=== Supplied records ===

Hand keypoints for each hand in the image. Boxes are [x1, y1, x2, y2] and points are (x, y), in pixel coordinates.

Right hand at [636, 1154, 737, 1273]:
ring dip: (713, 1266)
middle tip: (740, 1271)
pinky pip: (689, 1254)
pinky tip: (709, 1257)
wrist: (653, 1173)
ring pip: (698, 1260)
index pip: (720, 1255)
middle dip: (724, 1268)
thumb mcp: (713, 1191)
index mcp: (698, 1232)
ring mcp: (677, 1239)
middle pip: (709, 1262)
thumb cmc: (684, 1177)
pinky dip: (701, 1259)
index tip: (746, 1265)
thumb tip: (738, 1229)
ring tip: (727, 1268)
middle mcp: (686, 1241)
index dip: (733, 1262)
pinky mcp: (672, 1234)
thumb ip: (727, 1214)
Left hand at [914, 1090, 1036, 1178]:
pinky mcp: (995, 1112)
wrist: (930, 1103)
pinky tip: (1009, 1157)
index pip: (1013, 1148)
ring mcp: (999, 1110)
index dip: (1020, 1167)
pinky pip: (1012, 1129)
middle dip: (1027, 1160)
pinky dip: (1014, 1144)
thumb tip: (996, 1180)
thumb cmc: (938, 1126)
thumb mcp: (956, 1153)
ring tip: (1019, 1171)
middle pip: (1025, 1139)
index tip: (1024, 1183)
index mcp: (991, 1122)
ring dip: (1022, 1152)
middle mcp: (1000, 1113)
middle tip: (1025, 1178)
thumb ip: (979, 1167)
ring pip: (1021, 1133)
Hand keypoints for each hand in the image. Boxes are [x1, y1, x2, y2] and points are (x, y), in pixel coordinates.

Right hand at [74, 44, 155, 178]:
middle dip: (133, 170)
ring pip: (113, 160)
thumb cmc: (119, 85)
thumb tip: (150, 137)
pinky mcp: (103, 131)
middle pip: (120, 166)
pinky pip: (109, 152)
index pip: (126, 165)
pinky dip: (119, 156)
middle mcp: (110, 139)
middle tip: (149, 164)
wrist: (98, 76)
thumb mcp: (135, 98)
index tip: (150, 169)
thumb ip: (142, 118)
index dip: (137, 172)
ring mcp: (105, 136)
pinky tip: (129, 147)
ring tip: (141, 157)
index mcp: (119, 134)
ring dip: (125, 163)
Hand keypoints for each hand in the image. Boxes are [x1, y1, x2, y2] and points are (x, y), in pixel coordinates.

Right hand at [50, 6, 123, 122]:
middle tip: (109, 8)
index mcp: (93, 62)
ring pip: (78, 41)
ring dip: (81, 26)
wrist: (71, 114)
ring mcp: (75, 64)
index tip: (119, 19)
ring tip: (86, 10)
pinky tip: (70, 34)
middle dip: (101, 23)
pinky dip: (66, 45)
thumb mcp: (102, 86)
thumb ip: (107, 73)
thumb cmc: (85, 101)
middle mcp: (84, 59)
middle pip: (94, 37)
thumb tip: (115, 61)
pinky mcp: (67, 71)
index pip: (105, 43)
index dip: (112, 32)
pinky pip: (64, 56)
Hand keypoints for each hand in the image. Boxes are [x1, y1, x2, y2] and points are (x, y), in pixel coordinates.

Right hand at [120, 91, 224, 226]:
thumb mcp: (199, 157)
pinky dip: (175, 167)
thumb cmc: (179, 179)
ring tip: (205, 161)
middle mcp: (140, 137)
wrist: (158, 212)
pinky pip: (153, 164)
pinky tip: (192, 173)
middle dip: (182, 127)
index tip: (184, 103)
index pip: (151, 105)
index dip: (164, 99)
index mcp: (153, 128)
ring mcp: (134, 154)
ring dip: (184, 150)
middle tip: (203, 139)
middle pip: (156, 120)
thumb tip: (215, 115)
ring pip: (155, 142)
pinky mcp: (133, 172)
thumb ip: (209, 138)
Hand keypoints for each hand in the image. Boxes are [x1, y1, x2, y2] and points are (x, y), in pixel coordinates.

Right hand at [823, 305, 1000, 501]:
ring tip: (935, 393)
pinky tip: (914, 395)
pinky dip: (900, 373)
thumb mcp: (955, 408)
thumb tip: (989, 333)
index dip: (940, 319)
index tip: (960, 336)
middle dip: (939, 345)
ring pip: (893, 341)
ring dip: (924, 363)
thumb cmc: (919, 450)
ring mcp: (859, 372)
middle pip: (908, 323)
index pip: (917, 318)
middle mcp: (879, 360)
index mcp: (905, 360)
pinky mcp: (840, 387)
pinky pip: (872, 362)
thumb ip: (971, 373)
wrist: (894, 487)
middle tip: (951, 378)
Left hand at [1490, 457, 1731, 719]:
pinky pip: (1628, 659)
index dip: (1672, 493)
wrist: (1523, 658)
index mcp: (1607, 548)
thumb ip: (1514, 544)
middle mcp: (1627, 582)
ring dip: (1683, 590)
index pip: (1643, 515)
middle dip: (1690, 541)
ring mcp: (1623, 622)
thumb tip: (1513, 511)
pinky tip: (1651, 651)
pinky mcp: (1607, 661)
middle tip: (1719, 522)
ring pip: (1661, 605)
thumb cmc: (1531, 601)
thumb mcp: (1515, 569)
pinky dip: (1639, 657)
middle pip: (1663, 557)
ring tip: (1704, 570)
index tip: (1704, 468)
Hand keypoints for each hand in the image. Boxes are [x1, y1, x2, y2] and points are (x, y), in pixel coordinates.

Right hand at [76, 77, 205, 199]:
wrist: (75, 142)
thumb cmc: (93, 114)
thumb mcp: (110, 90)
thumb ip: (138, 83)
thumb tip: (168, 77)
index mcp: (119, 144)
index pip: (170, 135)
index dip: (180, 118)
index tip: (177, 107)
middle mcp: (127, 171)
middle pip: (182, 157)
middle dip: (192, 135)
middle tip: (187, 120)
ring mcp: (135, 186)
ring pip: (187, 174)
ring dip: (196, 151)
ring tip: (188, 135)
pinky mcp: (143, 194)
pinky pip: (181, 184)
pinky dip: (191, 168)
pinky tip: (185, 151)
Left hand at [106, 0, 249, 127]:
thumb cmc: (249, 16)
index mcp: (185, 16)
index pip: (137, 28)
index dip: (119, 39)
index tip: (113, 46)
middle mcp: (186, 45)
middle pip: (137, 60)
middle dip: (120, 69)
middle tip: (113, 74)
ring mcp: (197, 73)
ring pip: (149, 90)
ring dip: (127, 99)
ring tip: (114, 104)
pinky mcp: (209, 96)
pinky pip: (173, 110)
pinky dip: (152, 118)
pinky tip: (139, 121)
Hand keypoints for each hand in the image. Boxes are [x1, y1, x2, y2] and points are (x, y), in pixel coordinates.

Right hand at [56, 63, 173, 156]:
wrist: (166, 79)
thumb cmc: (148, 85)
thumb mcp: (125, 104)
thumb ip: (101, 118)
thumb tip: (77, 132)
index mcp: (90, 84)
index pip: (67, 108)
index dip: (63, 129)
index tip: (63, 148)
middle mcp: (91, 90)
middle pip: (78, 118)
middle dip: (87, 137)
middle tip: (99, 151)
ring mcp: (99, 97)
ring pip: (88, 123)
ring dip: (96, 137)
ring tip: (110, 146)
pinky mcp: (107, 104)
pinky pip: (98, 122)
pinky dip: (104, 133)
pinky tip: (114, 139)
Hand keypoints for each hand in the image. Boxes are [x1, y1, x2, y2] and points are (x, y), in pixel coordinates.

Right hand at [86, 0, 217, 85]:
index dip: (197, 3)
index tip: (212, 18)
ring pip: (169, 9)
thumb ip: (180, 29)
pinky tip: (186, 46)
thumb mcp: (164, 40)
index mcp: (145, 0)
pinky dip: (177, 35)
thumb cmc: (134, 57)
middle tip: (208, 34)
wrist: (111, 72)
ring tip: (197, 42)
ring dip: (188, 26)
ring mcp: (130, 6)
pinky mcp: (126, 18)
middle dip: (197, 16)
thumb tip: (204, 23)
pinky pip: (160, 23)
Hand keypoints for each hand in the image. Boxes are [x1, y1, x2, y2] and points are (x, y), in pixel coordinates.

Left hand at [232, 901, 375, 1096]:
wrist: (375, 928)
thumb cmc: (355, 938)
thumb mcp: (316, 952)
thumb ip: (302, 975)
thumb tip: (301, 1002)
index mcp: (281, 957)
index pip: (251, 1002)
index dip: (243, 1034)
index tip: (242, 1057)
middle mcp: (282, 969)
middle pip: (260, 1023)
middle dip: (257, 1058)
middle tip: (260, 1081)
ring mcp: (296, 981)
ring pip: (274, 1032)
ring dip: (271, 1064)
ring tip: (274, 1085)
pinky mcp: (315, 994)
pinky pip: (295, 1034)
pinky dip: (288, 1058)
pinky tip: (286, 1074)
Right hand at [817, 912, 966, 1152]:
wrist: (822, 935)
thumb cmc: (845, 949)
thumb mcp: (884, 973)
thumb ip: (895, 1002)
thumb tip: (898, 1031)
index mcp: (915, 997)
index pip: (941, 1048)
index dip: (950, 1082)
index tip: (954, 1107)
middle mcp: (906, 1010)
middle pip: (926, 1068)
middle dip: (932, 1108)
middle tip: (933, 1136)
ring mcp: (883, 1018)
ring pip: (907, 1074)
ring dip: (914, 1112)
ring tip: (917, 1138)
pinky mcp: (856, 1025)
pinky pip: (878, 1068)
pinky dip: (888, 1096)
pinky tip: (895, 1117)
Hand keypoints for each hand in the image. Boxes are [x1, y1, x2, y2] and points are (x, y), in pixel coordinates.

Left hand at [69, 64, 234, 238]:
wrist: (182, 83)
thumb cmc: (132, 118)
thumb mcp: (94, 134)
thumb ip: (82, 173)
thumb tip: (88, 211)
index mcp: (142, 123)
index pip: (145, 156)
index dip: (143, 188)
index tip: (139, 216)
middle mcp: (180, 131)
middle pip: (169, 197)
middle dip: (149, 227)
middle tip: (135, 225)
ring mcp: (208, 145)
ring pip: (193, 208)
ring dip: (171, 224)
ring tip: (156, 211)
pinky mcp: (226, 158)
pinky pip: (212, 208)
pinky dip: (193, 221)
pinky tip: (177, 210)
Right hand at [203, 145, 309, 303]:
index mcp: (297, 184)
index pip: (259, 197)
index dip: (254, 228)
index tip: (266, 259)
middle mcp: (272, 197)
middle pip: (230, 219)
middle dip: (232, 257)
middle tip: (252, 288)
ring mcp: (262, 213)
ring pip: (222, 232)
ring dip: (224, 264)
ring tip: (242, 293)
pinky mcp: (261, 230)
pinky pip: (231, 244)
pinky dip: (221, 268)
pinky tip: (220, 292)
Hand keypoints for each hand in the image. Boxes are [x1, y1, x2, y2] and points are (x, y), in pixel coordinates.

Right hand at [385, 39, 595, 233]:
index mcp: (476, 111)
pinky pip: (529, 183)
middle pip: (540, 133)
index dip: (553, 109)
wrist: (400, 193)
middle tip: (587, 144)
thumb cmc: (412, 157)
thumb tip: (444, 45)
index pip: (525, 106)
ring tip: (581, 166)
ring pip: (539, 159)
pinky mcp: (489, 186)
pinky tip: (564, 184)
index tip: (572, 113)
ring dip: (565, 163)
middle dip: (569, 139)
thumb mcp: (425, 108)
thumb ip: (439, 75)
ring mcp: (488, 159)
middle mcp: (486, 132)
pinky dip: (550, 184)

===

= Directions =
Extract the first line above and each line after it up to and including the one with "wrist: (653, 1173)", please, exactly and with nothing else.

= The answer =
Hand keypoints for each hand in the image. Boxes are [x1, y1, x2, y2] and points are (x, y), in pixel coordinates.

Right hand at [636, 1154, 737, 1273]:
ring dip: (713, 1266)
middle tip: (740, 1271)
pinky pip: (689, 1254)
pinky tip: (709, 1257)
wrist: (653, 1173)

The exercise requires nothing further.